Из-за двери послышался шорох, Саша и правда подслушивала.
— Это Ленька Сидоровский сделал, — неохотно
сообщил Генка, — повезло мужику! — Он вздохнул. — Представляешь,
ваял-ваял, ни денег, ни славы, мастерской даже своей не было, а потом вдруг
сделал одному типу памятник на могилу матери, она актриса какая-то была
знаменитая, только никто уже ее не помнил. Ну и заказчику здорово понравилось.
И пошла ему пруха. Богатые люди, знаешь, очень часто умирают. А не сами, так их
родственники. Сейчас в Париже Ленька заказ какой-то хапнул, сюда и глаз не
кажет…
— А этот-то памятник кому? — перебила я.
— Черт его знает… — неуверенно пробормотал
Генка, — помню я эту вещь, на выставке видел… Выставка у Леньки была в
Манеже в прошлом году…
Он сорвался с места и побежал к себе. За дверью стояла
сестра и смотрела на меня волком.
— Ты что это к нему пристаешь? — набросилась она
на меня с ходу.
— А ты на работу не устроилась? — отбилась
я. — Поторопись, сестренка, пока у меня терпение не лопнуло…
Генка отодвинул ее плечом и положил передо мной каталог
выставки Леонида Сидоровского.
— Ого, сколько успел наваять! — удивилась
я. — Работящий мужчина!
Были там фотографии памятников, барельефы на стенках зданий
и даже макет фонтана. Птицу я узнала сразу.
«Макет памятника В. А. Самоцветову, установленного на
Серафимовском кладбище», — прочла я подпись под фотографией.
— Довольна? — Генка зевнул.
— Вполне, спасибо, зятек! — Я чмокнула его в щеку.
Сестра пнула ногой дверь в бессильной злобе.

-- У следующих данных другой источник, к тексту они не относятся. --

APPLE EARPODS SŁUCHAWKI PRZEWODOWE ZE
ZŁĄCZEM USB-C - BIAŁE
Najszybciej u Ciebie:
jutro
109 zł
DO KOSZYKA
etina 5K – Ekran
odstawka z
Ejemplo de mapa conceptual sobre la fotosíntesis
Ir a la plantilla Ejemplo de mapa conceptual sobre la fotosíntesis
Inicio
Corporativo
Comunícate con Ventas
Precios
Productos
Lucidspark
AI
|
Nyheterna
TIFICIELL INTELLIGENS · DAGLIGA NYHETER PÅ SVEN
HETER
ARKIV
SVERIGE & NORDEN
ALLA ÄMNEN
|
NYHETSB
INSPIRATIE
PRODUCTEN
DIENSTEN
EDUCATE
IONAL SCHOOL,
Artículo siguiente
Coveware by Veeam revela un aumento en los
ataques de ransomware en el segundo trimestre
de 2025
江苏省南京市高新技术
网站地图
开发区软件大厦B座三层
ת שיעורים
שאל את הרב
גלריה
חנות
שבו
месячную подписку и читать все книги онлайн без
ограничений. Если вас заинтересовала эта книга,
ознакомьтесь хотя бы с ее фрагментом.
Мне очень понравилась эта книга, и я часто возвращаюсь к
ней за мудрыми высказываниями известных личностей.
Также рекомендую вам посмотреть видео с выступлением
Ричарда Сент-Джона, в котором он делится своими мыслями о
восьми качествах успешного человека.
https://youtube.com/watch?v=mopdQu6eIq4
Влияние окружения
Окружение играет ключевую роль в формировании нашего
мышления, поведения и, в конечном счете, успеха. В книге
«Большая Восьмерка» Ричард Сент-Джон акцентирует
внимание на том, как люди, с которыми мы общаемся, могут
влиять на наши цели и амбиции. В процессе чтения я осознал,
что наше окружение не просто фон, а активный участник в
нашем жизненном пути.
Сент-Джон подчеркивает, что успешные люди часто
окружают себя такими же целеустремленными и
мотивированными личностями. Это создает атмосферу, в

Рано утром я закрылась на кухне и позвонила в Генкину
квартиру. Свой мобильный Карабас отключил, испугавшись, что по нему его
вычислит милиция.
— Ты почему вчера не позвонила? — буркнул он в
трубку. — Я волновался, ночь не спал…
Однако голос был сонный. Я представила, как он валяется на
Генкиной двуспальной кровати, и отчего-то разозлилась. Но взяла себя в руки и
шепотом поведала ему про мои вчерашние приключения, опустив эпизод с рыжей
девицей, а также всю историю с рисунком женщины-птицы. Это была моя идея —
попробовать выяснить, каким образом Иванов, а значит, и Капитан связаны с
памятником В. А. Самоцветову. То есть фамилию эту они называли… Впрочем, Антон
Степанович не заметил пробелов в моем рассказе. Он заинтересовался Капитаном
только потому, что тот упомянул в разговоре Меликханова.